Leitsatz (amtlich)
Dient ein Bearbeitungsvorgang begünstigten und nicht begünstigten Zwecken, so kommt es darauf an, welchem dieser Zwecke die größere Bedeutung zukommt.
Normenkette
UStG 1934 § 4 Ziff. 4; UStG 1951 § 4 Ziff. 4; UStDB 1951 § 29 Abs. 2 Ziff. 11, § 30 Abs. 1 Ziff. 7
Tatbestand
Die Steuerpflichtige (Stpfl.) stellt ein vom Bundesminister für Ernährung, Landwirtschaft und Forsten genehmigtes und unter der Bezeichnung "Mischfutter aus Weizenkleie und Bierhefe, getrocknet (B.W.)" registriertes Mischfuttermittel her.

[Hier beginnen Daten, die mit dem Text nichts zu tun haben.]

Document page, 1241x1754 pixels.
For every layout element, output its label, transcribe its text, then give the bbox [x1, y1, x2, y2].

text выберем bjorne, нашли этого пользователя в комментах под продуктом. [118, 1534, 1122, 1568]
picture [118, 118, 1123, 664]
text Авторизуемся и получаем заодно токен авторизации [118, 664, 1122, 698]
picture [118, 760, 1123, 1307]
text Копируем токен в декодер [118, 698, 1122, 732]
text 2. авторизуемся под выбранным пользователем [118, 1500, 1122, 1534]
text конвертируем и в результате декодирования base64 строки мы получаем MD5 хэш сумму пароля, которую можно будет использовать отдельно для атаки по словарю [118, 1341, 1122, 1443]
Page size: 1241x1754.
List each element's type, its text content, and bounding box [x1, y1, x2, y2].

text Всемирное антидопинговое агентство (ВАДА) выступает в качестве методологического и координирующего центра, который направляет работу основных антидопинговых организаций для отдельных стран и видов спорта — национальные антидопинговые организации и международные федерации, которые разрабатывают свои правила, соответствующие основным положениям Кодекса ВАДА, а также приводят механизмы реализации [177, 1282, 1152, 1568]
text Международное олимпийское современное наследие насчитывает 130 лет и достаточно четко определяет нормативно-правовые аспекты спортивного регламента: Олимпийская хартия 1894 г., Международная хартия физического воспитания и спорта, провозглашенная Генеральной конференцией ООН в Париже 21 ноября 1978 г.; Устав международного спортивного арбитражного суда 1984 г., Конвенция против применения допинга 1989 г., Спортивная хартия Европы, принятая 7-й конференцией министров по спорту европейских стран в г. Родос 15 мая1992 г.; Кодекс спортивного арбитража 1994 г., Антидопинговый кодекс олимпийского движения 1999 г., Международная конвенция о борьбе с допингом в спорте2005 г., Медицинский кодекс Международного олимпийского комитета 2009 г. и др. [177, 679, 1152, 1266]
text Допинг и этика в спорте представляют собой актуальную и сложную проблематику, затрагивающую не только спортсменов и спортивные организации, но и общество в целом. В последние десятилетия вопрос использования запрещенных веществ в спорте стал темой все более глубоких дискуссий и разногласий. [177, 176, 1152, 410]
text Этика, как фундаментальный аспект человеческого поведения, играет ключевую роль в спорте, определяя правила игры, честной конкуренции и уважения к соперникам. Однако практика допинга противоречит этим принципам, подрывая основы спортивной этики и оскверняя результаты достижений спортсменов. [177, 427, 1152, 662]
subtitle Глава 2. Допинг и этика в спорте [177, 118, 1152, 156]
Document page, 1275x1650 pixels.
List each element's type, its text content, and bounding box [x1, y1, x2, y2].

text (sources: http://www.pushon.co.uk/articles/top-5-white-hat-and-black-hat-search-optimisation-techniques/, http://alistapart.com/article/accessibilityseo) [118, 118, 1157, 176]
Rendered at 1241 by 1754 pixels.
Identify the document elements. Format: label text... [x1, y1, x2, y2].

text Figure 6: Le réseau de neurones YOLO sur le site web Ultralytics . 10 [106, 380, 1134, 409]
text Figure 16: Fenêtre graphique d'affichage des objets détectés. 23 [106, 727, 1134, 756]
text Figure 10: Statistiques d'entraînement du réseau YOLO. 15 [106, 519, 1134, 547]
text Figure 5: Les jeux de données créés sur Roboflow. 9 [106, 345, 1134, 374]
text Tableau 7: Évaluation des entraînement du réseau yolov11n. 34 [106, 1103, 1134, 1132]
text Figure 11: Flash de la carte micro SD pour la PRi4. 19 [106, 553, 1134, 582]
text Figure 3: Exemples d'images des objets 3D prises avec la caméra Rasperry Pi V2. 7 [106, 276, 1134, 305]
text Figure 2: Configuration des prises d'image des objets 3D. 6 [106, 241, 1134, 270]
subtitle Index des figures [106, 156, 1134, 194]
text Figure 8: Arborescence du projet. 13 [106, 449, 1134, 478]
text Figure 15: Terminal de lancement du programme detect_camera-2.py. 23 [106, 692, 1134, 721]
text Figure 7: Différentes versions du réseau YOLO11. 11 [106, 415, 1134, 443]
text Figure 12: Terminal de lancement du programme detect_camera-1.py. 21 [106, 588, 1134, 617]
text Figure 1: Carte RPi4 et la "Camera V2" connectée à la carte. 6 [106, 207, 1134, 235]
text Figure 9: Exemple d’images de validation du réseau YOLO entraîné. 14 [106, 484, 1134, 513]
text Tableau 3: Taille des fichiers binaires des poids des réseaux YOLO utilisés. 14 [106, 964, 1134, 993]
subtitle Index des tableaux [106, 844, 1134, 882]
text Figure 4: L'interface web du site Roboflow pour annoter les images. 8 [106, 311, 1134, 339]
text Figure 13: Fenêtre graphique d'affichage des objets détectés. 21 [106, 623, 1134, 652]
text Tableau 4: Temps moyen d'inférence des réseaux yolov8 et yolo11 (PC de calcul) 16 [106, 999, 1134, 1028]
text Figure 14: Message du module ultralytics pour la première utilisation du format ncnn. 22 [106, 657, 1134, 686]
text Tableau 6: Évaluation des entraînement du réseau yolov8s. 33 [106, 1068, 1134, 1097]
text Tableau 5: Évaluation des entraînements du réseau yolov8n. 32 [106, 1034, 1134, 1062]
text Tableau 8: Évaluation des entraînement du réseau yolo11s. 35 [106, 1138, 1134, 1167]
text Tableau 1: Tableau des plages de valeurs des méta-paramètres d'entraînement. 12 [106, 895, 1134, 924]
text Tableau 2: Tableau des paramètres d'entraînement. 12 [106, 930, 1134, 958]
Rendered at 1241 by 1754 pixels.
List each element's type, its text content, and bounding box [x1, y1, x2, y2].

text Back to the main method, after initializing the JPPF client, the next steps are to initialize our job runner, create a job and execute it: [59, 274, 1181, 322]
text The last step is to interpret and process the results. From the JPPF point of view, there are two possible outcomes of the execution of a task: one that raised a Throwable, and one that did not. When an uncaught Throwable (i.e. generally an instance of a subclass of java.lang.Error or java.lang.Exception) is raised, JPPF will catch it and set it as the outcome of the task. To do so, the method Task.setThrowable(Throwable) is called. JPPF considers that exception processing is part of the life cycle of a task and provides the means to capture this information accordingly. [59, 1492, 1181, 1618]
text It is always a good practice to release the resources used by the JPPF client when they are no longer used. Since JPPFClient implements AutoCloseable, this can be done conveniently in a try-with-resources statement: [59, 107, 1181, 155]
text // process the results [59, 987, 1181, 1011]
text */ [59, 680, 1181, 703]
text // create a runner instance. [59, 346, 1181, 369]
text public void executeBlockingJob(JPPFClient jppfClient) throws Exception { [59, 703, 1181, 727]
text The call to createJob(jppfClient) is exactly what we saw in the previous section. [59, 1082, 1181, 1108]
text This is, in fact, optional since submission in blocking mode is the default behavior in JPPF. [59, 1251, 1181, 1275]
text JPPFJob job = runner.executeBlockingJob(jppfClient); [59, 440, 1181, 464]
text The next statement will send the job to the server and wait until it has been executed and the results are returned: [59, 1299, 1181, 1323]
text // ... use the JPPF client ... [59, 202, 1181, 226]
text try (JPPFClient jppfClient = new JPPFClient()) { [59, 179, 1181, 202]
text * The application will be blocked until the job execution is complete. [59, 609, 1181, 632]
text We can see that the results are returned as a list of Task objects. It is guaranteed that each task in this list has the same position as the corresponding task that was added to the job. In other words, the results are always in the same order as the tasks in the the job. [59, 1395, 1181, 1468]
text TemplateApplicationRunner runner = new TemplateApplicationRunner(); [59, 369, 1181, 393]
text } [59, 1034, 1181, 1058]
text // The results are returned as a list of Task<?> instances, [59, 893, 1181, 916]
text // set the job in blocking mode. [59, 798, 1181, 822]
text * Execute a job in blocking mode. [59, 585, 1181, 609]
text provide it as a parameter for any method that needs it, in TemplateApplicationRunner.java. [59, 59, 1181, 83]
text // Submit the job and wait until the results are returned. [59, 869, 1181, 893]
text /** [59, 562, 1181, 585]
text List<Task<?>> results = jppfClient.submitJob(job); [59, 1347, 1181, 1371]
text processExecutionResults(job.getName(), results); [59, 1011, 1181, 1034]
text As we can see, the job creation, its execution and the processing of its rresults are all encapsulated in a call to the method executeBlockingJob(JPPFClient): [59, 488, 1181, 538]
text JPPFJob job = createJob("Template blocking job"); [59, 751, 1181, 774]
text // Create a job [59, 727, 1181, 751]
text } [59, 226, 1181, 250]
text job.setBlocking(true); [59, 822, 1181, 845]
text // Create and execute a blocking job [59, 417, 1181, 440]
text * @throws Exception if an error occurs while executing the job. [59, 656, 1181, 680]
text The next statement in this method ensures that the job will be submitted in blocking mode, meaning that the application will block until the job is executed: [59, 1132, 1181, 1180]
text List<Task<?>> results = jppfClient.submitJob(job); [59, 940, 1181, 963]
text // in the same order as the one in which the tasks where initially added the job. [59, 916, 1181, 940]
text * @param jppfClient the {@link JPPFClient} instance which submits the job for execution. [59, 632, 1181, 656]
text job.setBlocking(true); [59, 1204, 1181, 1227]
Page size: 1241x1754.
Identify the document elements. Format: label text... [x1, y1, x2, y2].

Sie erwirbt flüssige Bierhefe, Preßhefe und Weizenkleie. Zunächst werden die flüssige Bierhefe und die Preßhefe in besonderen Behältern gemischt. Dieses Hefegemisch Iäuft durch eine Rohrleitung, in die Weizenkleie eingeführt wird. Dabei entsteht ein feuchtes klumpiges Gemenge aus Hefe und Kleie. Dieses wird über drei Trockenbänder geführt. Unter den beiden ersten Bändern befinden sich Heizkörper; über dem letzten sind vier mit Bürsten versehene Wellen angebracht. Aufgabe der Bürsten ist es, die in der Masse befindlichen Klumpen zu zerteilen und eine möglichst homogene Masse zu schaffen. Von dem Mischer und Trockner läuft die Masse, in der sich noch kleinere, im Innern feuchte Klumpen befinden, durch die Hammermühle, wo sie zerkleinert wird. Die letzte Bearbeitung erfolgt in einem Mischbehälter, in dem sich zwei Mischschnecken befinden. Das fertige mehlartige Produkt wird dann in Säcke abgefüllt und an Futtermittelhersteller verkauft. Das Mischfuttermittel wird von der Stpfl. vorschriftsmäßig verpackt und gekennzeichnet in den Verkehr gebracht.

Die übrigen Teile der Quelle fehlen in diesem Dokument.